The Fourth Tank
Posted on August 22, 2014
As a 14 year old in the summer of 1989, I was glued to the television as the massacre played out in Tiananmen Square. Until that point in my life, I had not witnessed such a disgraceful government act against its own people. At the same time, I had not seen such courage by students and citizens, with up to one thousand giving their life in the hope of a better future for their country.
While I didn’t know what it all meant at the time, Tiananmen Square has remained a challenge that I have internalized in my life. The challenge those protesters posed was: “Would I have the courage, if the time and situation demanded, to lay my life down for something I believed in and knew to be right?” While it was hard for my 14 year old self to grasp the scale of the massacre itself, something that happened the day after the clearing of Tiananmen Square showed me what it truly meant to take on this challenge.
After days of indiscriminate shooting of protesters by the military, it become very clear that disobedience meant death or, maybe even worse, imprisonment. By June 5th, it seemed to be over, with force and power suppressing the voices of freedom and reform. Then, video and pictures emerged of a man confronted with a time, place and situation to make his stand against the unethical and violent acts of his military.
We have all seen the picture of the Tank Man of Tiananmen Square. These tanks were brought in to clear the square of protesters and, unfortunately, were very effective in doing this task. Once the government had cleared the square, the tanks were either being sent back to their base or repositioned.
Then, as if just walking home from the local grocery store, a plainly dressed man emerged into my 14 year old consciousness. After all the bloodshed, there could have been no doubt in his mind that what he did next would lead to his death. Yet, this mysterious man stops in the middle of the road, blocking the path of an oncoming line of tanks.
Even at 14, I knew how this would end. We were witnessing the last moments of yet another protester, a martyr for what seemed like a cause lost. The head tank tried to move around our hero, but a man is quicker than a tank over a short distance and he again had the “advantage,” and the tank shut off its engine. Next, he found his voice and jumped up on the tank and started yelling something at his countrymen inside. In the meantime, three other tanks lined up behind the first and, for a moment, one man had stopped the power that had destroyed so many lives and hopes over the last couple of days.

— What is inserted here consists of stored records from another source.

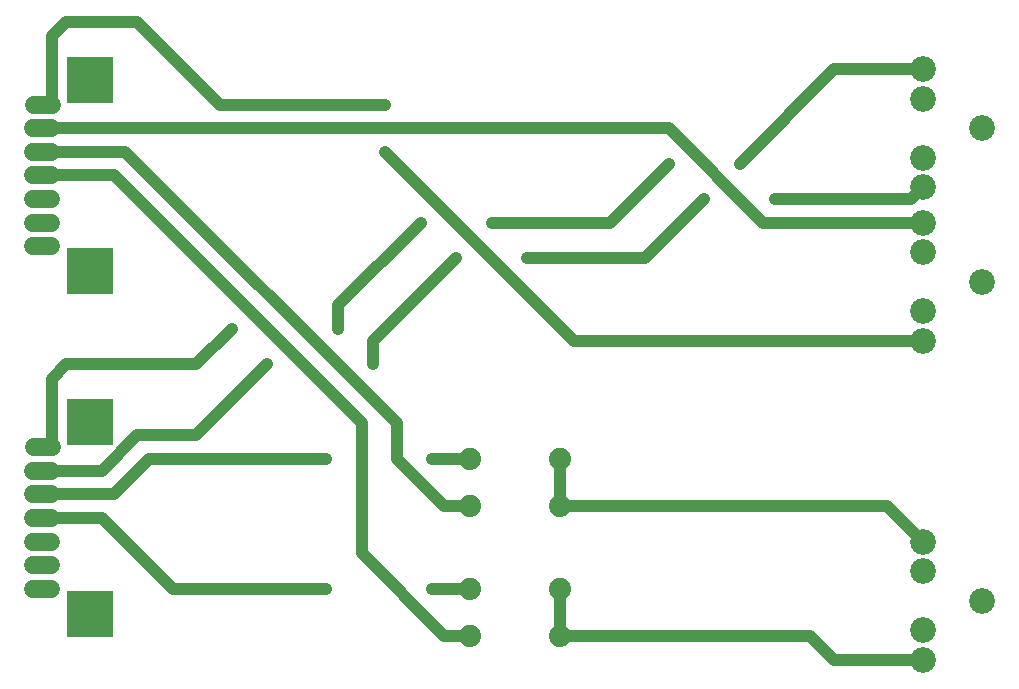
<source format=gbr>
G04 EAGLE Gerber RS-274X export*
G75*
%MOMM*%
%FSLAX34Y34*%
%LPD*%
%INTop Copper*%
%IPPOS*%
%AMOC8*
5,1,8,0,0,1.08239X$1,22.5*%
G01*
%ADD10C,1.879600*%
%ADD11C,2.184400*%
%ADD12C,1.508000*%
%ADD13R,4.016000X4.016000*%
%ADD14C,0.756400*%
%ADD15C,1.000000*%


D10*
X411900Y290000D03*
X488100Y290000D03*
X411900Y180000D03*
X488100Y180000D03*
X411900Y140000D03*
X488100Y140000D03*
X411900Y250000D03*
X488100Y250000D03*
D11*
X845000Y570000D03*
X795000Y545000D03*
X795000Y520000D03*
X795000Y595000D03*
X795000Y620000D03*
X845000Y440000D03*
X795000Y415000D03*
X795000Y390000D03*
X795000Y465000D03*
X795000Y490000D03*
X845000Y170000D03*
X795000Y145000D03*
X795000Y120000D03*
X795000Y195000D03*
X795000Y220000D03*
D12*
X57000Y260000D02*
X41920Y260000D01*
X41920Y220000D02*
X57000Y220000D01*
X57000Y200000D02*
X41920Y200000D01*
X41920Y180000D02*
X57000Y180000D01*
X57000Y280000D02*
X41920Y280000D01*
X42920Y300000D02*
X58000Y300000D01*
X57000Y240000D02*
X41920Y240000D01*
D13*
X90000Y159000D03*
X90000Y321000D03*
D12*
X57000Y550000D02*
X41920Y550000D01*
X41920Y510000D02*
X57000Y510000D01*
X57000Y490000D02*
X41920Y490000D01*
X41920Y470000D02*
X57000Y470000D01*
X57000Y570000D02*
X41920Y570000D01*
X42920Y590000D02*
X58000Y590000D01*
X57000Y530000D02*
X41920Y530000D01*
D13*
X90000Y449000D03*
X90000Y611000D03*
D14*
X380000Y180000D03*
X290000Y180000D03*
D15*
X380000Y180000D02*
X411900Y180000D01*
X290000Y180000D02*
X160000Y180000D01*
X100000Y240000D02*
X57000Y240000D01*
X100000Y240000D02*
X160000Y180000D01*
D14*
X380000Y290000D03*
X290000Y290000D03*
D15*
X380000Y290000D02*
X411900Y290000D01*
X110000Y260000D02*
X57000Y260000D01*
X140000Y290000D02*
X290000Y290000D01*
X140000Y290000D02*
X110000Y260000D01*
X110000Y530000D02*
X57000Y530000D01*
X110000Y530000D02*
X320000Y320000D01*
X320000Y210000D01*
X390000Y140000D01*
X411900Y140000D01*
X120000Y550000D02*
X57000Y550000D01*
X120000Y550000D02*
X350000Y320000D01*
X350000Y290000D01*
X390000Y250000D01*
X411900Y250000D01*
X488100Y250000D02*
X488100Y290000D01*
X488100Y250000D02*
X765000Y250000D01*
X795000Y220000D01*
D14*
X340000Y550000D03*
X340000Y590000D03*
D15*
X500000Y390000D02*
X795000Y390000D01*
X500000Y390000D02*
X340000Y550000D01*
X340000Y590000D02*
X200000Y590000D01*
X130000Y660000D01*
X70000Y660000D01*
X58000Y648000D02*
X58000Y590000D01*
X58000Y648000D02*
X70000Y660000D01*
X57000Y570000D02*
X580000Y570000D01*
X660000Y490000D01*
X795000Y490000D01*
D14*
X640000Y540000D03*
X610000Y510000D03*
D15*
X720000Y620000D02*
X795000Y620000D01*
X720000Y620000D02*
X640000Y540000D01*
D14*
X460000Y460000D03*
X400000Y460000D03*
X330000Y370000D03*
X240000Y370000D03*
D15*
X560000Y460000D02*
X610000Y510000D01*
X560000Y460000D02*
X460000Y460000D01*
X400000Y460000D02*
X330000Y390000D01*
X330000Y370000D01*
X240000Y370000D02*
X180000Y310000D01*
X130000Y310000D01*
X100000Y280000D01*
X57000Y280000D01*
X58000Y300000D02*
X58000Y358000D01*
X70000Y370000D01*
D14*
X670000Y510000D03*
X580000Y540000D03*
D15*
X785000Y510000D02*
X795000Y520000D01*
X785000Y510000D02*
X670000Y510000D01*
D14*
X430000Y490000D03*
X370000Y490000D03*
X300000Y400000D03*
X210000Y400000D03*
D15*
X530000Y490000D02*
X580000Y540000D01*
X530000Y490000D02*
X430000Y490000D01*
X370000Y490000D02*
X300000Y420000D01*
X300000Y400000D01*
X210000Y400000D02*
X180000Y370000D01*
X70000Y370000D01*
X488100Y180000D02*
X488100Y140000D01*
X700000Y140000D01*
X720000Y120000D02*
X795000Y120000D01*
X720000Y120000D02*
X700000Y140000D01*
M02*

</source>
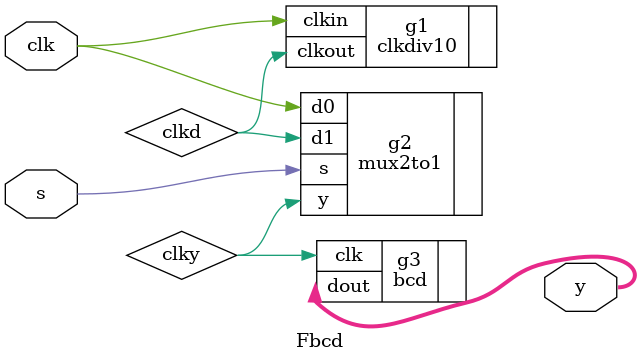
<source format=v>
`timescale 1ns / 1ps


module Fbcd(clk,s,y);
input clk,s;
output [3:0]y; 
wire clkd,clky;
clkdiv10 g1(.clkin(clk), .clkout(clkd));
mux2to1 g2(.d0(clk), .d1(clkd),.s(s),.y(clky)); 
bcd g3(.clk(clky), .dout(y));




endmodule

</source>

Eventually, a group of people (not those in the tanks) pulled him off the street. Most observers think these were the Public Security Bureau in street clothes, though the fact one was on a bicycle makes me wonder if they weren’t neighbors rushing into save their friend’s life. While some have put forth possible identities for our hero, these attempts have not stood up to examination. We are left with a role model whose face and name we will likely never know, but who challenges us all.
I have had a black and white poster of this moment that I have carried from one apartment to the next, and now hangs in my office in my house. The picture I see every day is not the most famous shot but one I think tells a much deeper story of the fourth tank. Here is my favorite photo of all time, and one that reminds me every day of that challenge I took on as a 14 year old boy.
Look at the fourth tank. On a road with ten or twelve lanes, this tank had nearly forty yards on either side of the man to move around the obstruction, basically ending the protest that continues to embarrass the Chinese government. Yet, as it so often the case, power and force lack a certain level of creativity, and instead of thinking independently, the fourth tank pulls right up behind the others essentially boxing in the other three.
When I purchased this photo decades ago, I’m not sure I realized the power of this particular moment. One courageous man versus a multi-ton weapon, the fourth tank, having every opportunity and advantage to avoid the protest. Yet it falls right in line in the face of nonviolent and spontaneous disobedience. Sometimes I wonder if the Tank Man ever saw the fourth tank, since the first one dwarfs him and must take up his entire visual field.
The lesson I’m reminded of every day is that our collective dedication to helping those in need and fighting for ethical and logical policies and change is sometimes also dwarfed by the challenge immediately in front of us (the first three tanks). As ordinary folks, we stand for what we believe in and confront injustices that impact our clients and communities in negative ways. We do this every day by our dedication to others and our commitment to social justice.
We may never see the fourth tank, never realize the full impact of our normal everyday actions. My friends, the tanks we face are often much bigger than ourselves and, like our hero, there might not seem like much of a chance for victory. But we can’t underestimate the unseen results of the compassion and love we give to others. In many ways, we all live up to the challenge: “Would I have the courage, if the time and situation demanded, to lay my life down for something I believed in and knew to be right?”
My question this week is: Can you see past the first few tanks and see some of the deeper impacts of your work and advocacy?